● **Cosa fare**:
[A] Ricopia parola per parola il passo del brano sulla teologia femminista che comincia con "In base a quanto" e finisce con "su questo terreno.".
[B] Riprendi il brano sulla teologia femminista e continualo a partire dalla sua ultima frase.

● **Testo da leggere**:

◆ ◆ ◆

In base a quanto abbiamo visto nell’esempio del Dizionario, la TdL non ha mai nominato la donna e a chi non è nominato restano due possibilità: o semplicemente non esistere o venire repressi. Non nominare significa non riconoscere, non riconoscere significa non prendere coscienza dell’esistenza di chi è messo a tacere e, partendo da qui, si segue un cammino di disconoscimento e di radicale incomprensione. Per almeno tre decenni il discorso teologico latinoamericano non ha neppure utilizzato un linguaggio inclusivo, nel momento in cui organismi internazionali come le Nazioni Unite, l’Unesco e varie piattaforme educative avanzavano su questo terreno.

Alcuni dei limiti della Teologia della Liberazione, per esempio la sua scarsa comprensione delle diverse soggettività, hanno a che vedere precisamente con il fatto di aver disconosciuto il cammino femminile al sapere, allo studio e alla conoscenza. La sua matrice teologica non ha assunto uno sguardo femminile che consentisse la comprensione per altre vie.

La Teologia femminista ha implicato e presupposto un salto qualitativo rispetto a teologie anteriori tanto nei punti di partenza epistemologici quanto nel pensare ed elaborare gli immaginari, assumendo pertanto il linguaggio come uno dei suoi campi di battaglia. Perché non si tratta di rimescolare alcune cose in maniera che tutto resti uguale, ma di trasmettere alle donne credenti strumenti per la costruzione della loro identità nel senso di una radicale autoaffermazione. Sostiene Dorothee Sölle: «Nella teologia femminista non si tratta di cambiare pronomi, ma di concepire una diversa forma di trascendenza che non debba intendersi come indipendenza da tutto e dominio su tutte le cose, ma che sia legata al tessuto della vita… È necessario un avvicinamento alla mistica, che è quella che più ampiamente ha superato la comprensione gerarchica e maschile di Dio, una mistica, cioè, che non permetta alla sete di liberazione reale di perdersi nel mare dell’incosciente» (Sölle 1996).

◆ ◆ ◆

● **Dati registrati**:
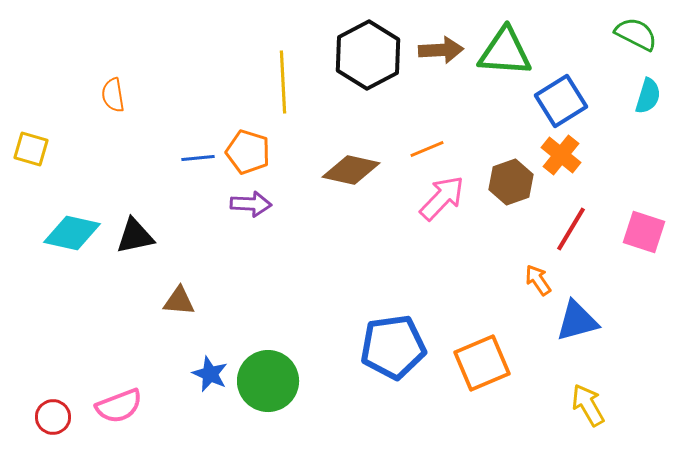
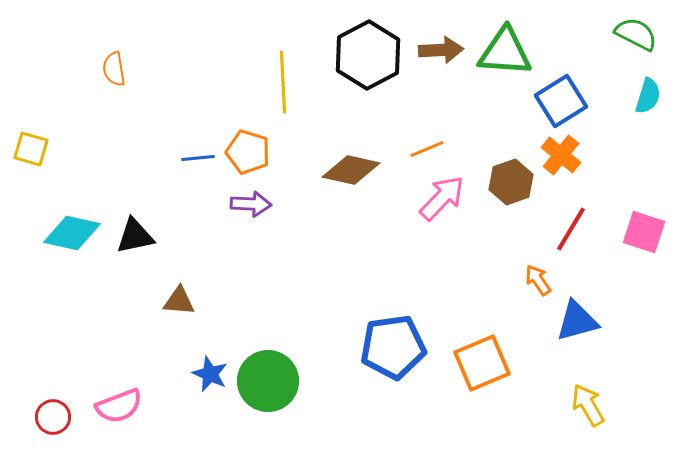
orange semicircle: moved 1 px right, 26 px up
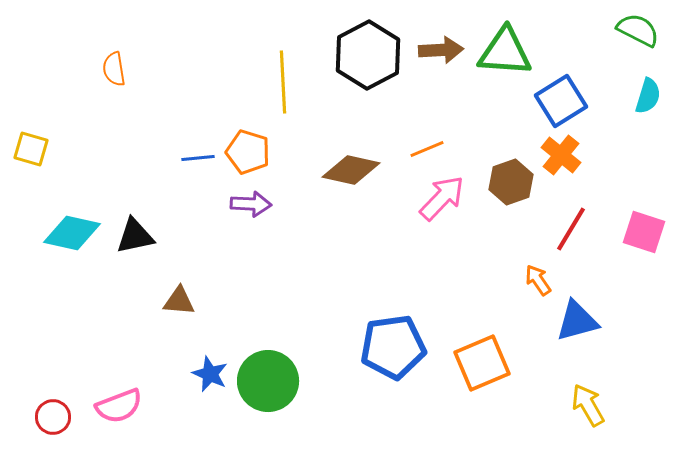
green semicircle: moved 2 px right, 4 px up
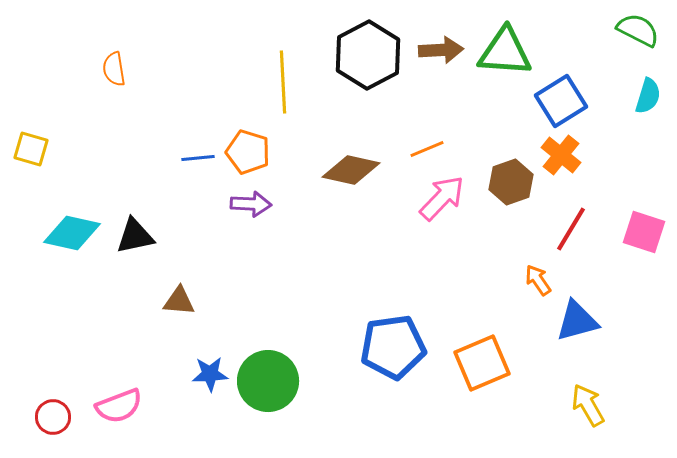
blue star: rotated 27 degrees counterclockwise
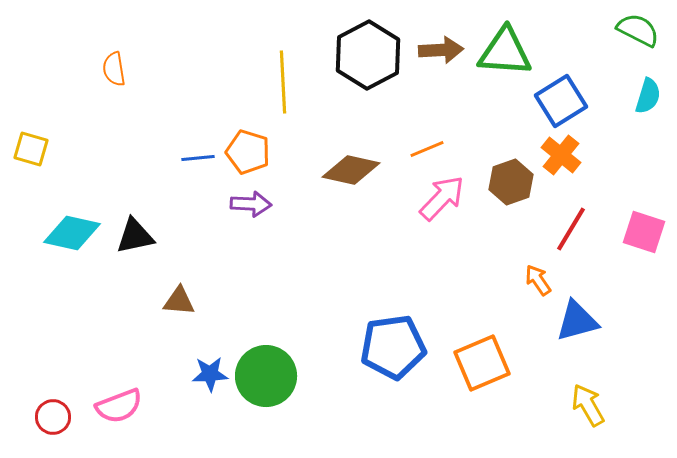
green circle: moved 2 px left, 5 px up
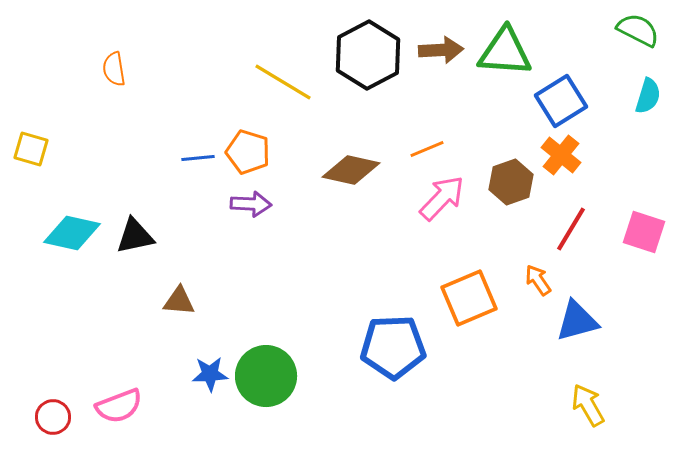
yellow line: rotated 56 degrees counterclockwise
blue pentagon: rotated 6 degrees clockwise
orange square: moved 13 px left, 65 px up
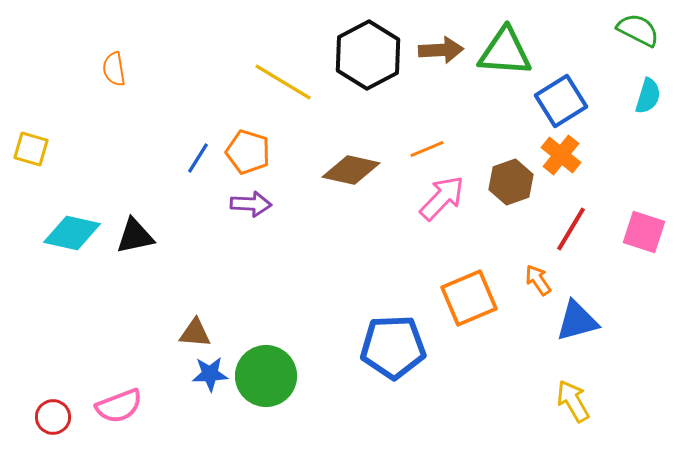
blue line: rotated 52 degrees counterclockwise
brown triangle: moved 16 px right, 32 px down
yellow arrow: moved 15 px left, 4 px up
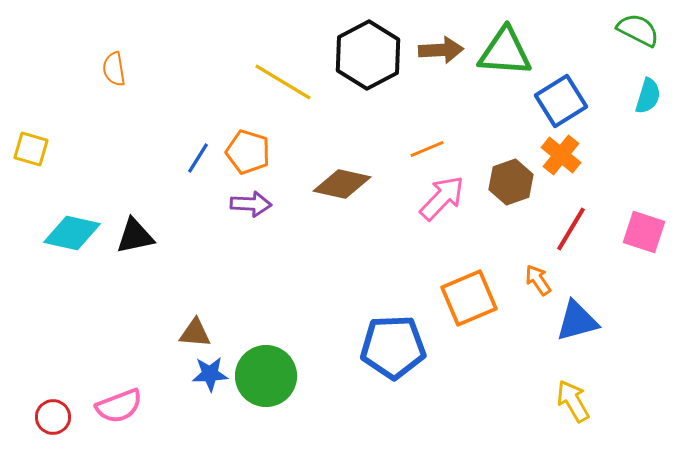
brown diamond: moved 9 px left, 14 px down
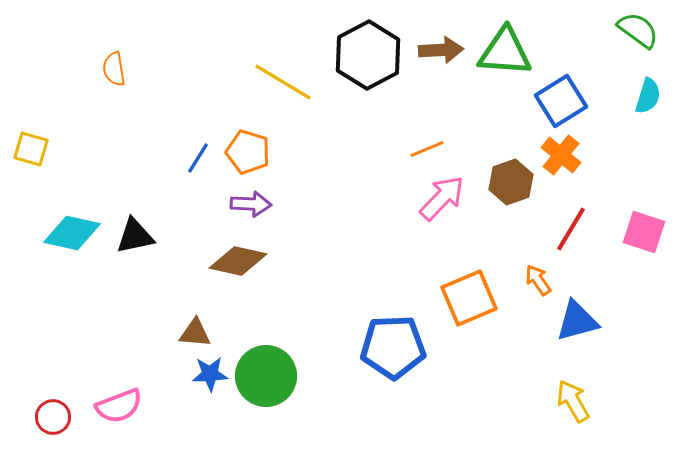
green semicircle: rotated 9 degrees clockwise
brown diamond: moved 104 px left, 77 px down
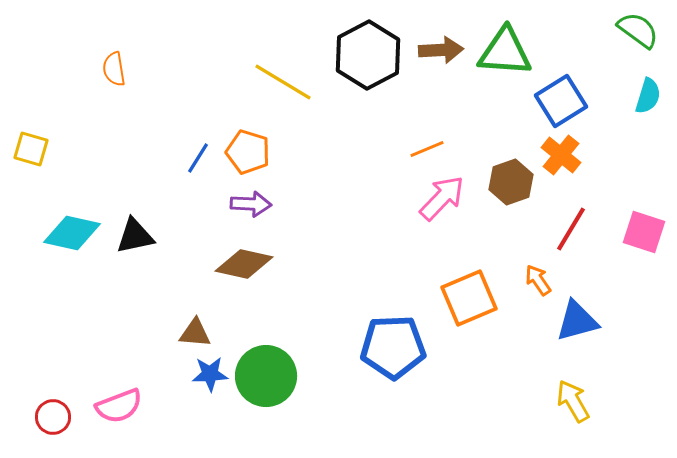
brown diamond: moved 6 px right, 3 px down
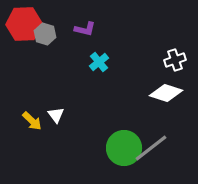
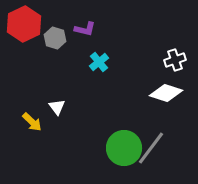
red hexagon: rotated 24 degrees counterclockwise
gray hexagon: moved 10 px right, 4 px down
white triangle: moved 1 px right, 8 px up
yellow arrow: moved 1 px down
gray line: rotated 15 degrees counterclockwise
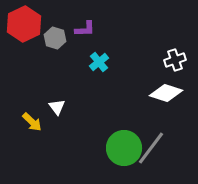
purple L-shape: rotated 15 degrees counterclockwise
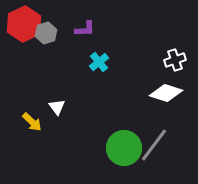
gray hexagon: moved 9 px left, 5 px up; rotated 25 degrees clockwise
gray line: moved 3 px right, 3 px up
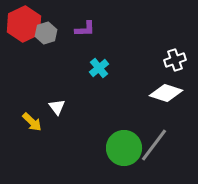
cyan cross: moved 6 px down
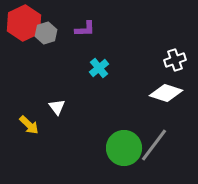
red hexagon: moved 1 px up
yellow arrow: moved 3 px left, 3 px down
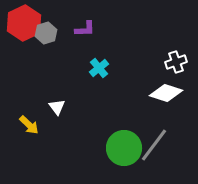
white cross: moved 1 px right, 2 px down
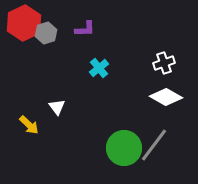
white cross: moved 12 px left, 1 px down
white diamond: moved 4 px down; rotated 12 degrees clockwise
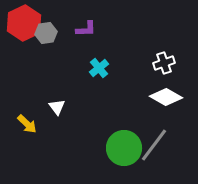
purple L-shape: moved 1 px right
gray hexagon: rotated 10 degrees clockwise
yellow arrow: moved 2 px left, 1 px up
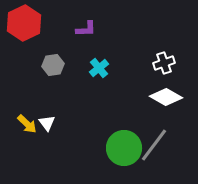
gray hexagon: moved 7 px right, 32 px down
white triangle: moved 10 px left, 16 px down
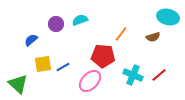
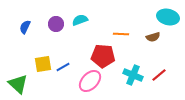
orange line: rotated 56 degrees clockwise
blue semicircle: moved 6 px left, 13 px up; rotated 24 degrees counterclockwise
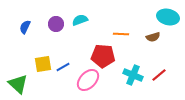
pink ellipse: moved 2 px left, 1 px up
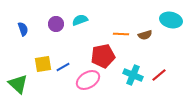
cyan ellipse: moved 3 px right, 3 px down
blue semicircle: moved 2 px left, 2 px down; rotated 136 degrees clockwise
brown semicircle: moved 8 px left, 2 px up
red pentagon: rotated 15 degrees counterclockwise
pink ellipse: rotated 15 degrees clockwise
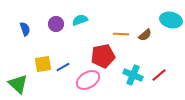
blue semicircle: moved 2 px right
brown semicircle: rotated 24 degrees counterclockwise
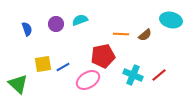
blue semicircle: moved 2 px right
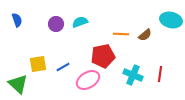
cyan semicircle: moved 2 px down
blue semicircle: moved 10 px left, 9 px up
yellow square: moved 5 px left
red line: moved 1 px right, 1 px up; rotated 42 degrees counterclockwise
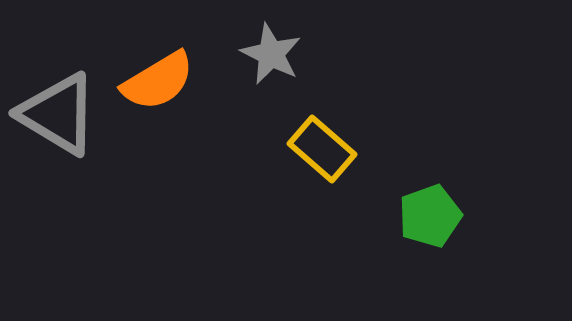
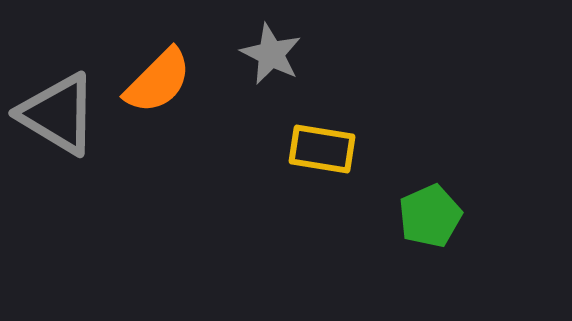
orange semicircle: rotated 14 degrees counterclockwise
yellow rectangle: rotated 32 degrees counterclockwise
green pentagon: rotated 4 degrees counterclockwise
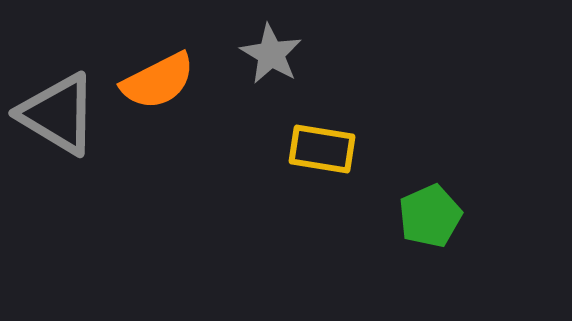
gray star: rotated 4 degrees clockwise
orange semicircle: rotated 18 degrees clockwise
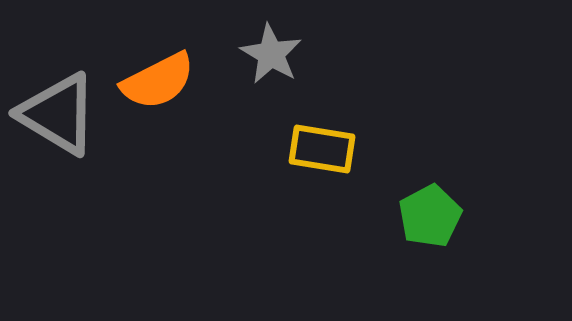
green pentagon: rotated 4 degrees counterclockwise
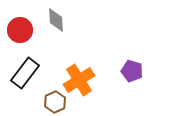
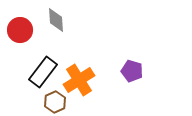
black rectangle: moved 18 px right, 1 px up
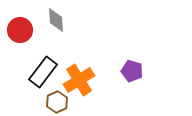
brown hexagon: moved 2 px right
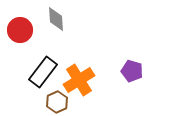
gray diamond: moved 1 px up
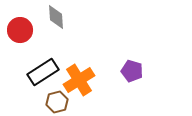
gray diamond: moved 2 px up
black rectangle: rotated 20 degrees clockwise
brown hexagon: rotated 10 degrees clockwise
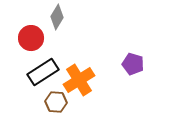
gray diamond: moved 1 px right; rotated 35 degrees clockwise
red circle: moved 11 px right, 8 px down
purple pentagon: moved 1 px right, 7 px up
brown hexagon: moved 1 px left; rotated 20 degrees clockwise
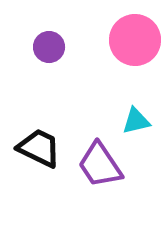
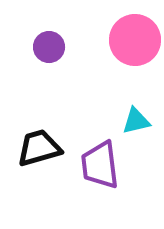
black trapezoid: rotated 42 degrees counterclockwise
purple trapezoid: rotated 27 degrees clockwise
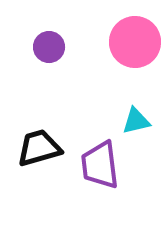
pink circle: moved 2 px down
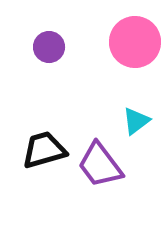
cyan triangle: rotated 24 degrees counterclockwise
black trapezoid: moved 5 px right, 2 px down
purple trapezoid: rotated 30 degrees counterclockwise
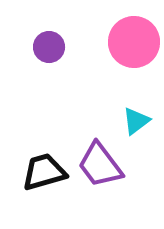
pink circle: moved 1 px left
black trapezoid: moved 22 px down
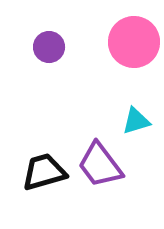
cyan triangle: rotated 20 degrees clockwise
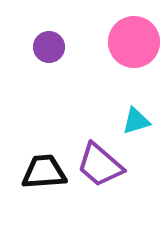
purple trapezoid: rotated 12 degrees counterclockwise
black trapezoid: rotated 12 degrees clockwise
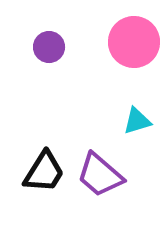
cyan triangle: moved 1 px right
purple trapezoid: moved 10 px down
black trapezoid: rotated 126 degrees clockwise
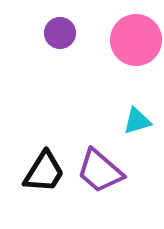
pink circle: moved 2 px right, 2 px up
purple circle: moved 11 px right, 14 px up
purple trapezoid: moved 4 px up
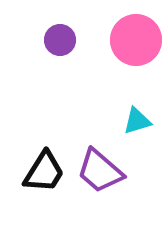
purple circle: moved 7 px down
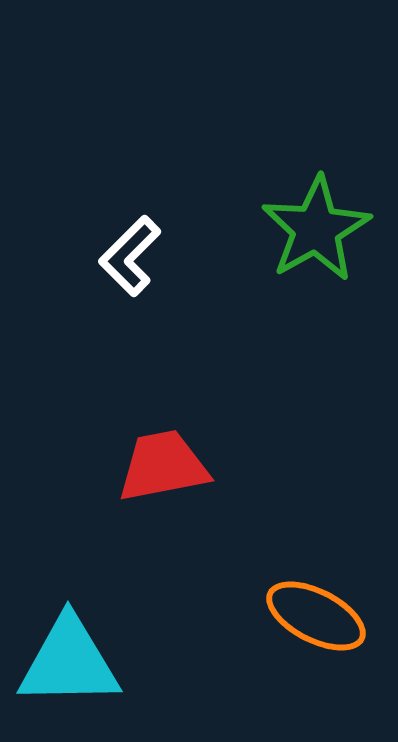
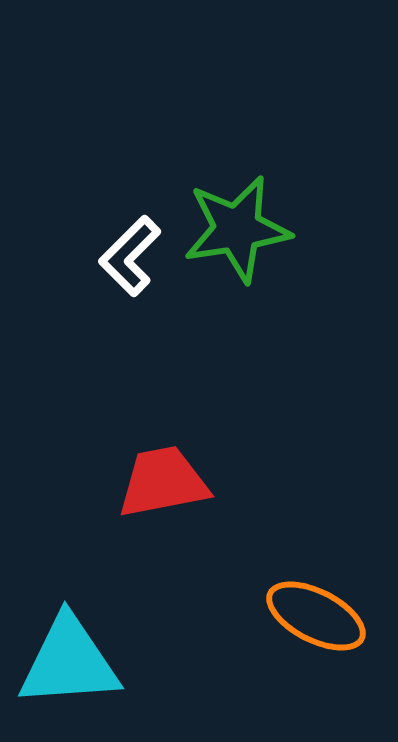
green star: moved 79 px left; rotated 20 degrees clockwise
red trapezoid: moved 16 px down
cyan triangle: rotated 3 degrees counterclockwise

◆ ◆ ◆

● **Risposte**:
[A]
In base a quanto abbiamo visto nell’esempio del Dizionario, la TdL non ha mai nominato la donna e a chi non è nominato restano due possibilità: o semplicemente non esistere o venire repressi. Non nominare significa non riconoscere, non riconoscere significa non prendere coscienza dell’esistenza di chi è messo a tacere e, partendo da qui, si segue un cammino di disconoscimento e di radicale incomprensione. Per almeno tre decenni il discorso teologico latinoamericano non ha neppure utilizzato un linguaggio inclusivo, nel momento in cui organismi internazionali come le Nazioni Unite, l’Unesco e varie piattaforme educative avanzavano su questo terreno.

[B]
Un lavoro interessante in questo senso è quello realizzato dalla teologa nordamericana Sallie McFague. Il punto di partenza di questa autrice è la certezza che vi sia uno strappo nel linguaggio su Dio e che sia necessario realizzare rotture che portino a una connessione più reale con le donne e gli uomini del XXI secolo, in quanto il riferimento al mistero trascendente non solo non suscita interesse, ma ha anche perso plausibilità nel mondo attuale. È diventata allora una sfida realizzare approcci nuovi e più coinvolgenti. Da qui la sua volontà di rischiare in tal senso: «È diventato sempre più dolorosamente evidente per molti occidentali – tanto per chi è all’interno della tradizione giudaico-cristiana quanto per chi ne è fuori, ma condizionato dalla sua iconografia, dai suoi valori e dai suoi concetti – che il linguaggio utilizzato per esprimere la relazione tra Dio e il mondo richiede una revisione. A mio giudizio, tale revisione deve iniziare sul piano dell’immaginario, in un esperimento mentale con quelle metafore – e i corrispondenti concetti – che, a differenza di quelle utilizzate principalmente dalla tradizione, propongano un quadro unificato e interdipendente per la comprensione delle relazioni Dio-mondo ed essere umano-mondo». (McFague 1994).

La sua visione mira a recuperare un discorso teologico di tipo metaforico e apofatico.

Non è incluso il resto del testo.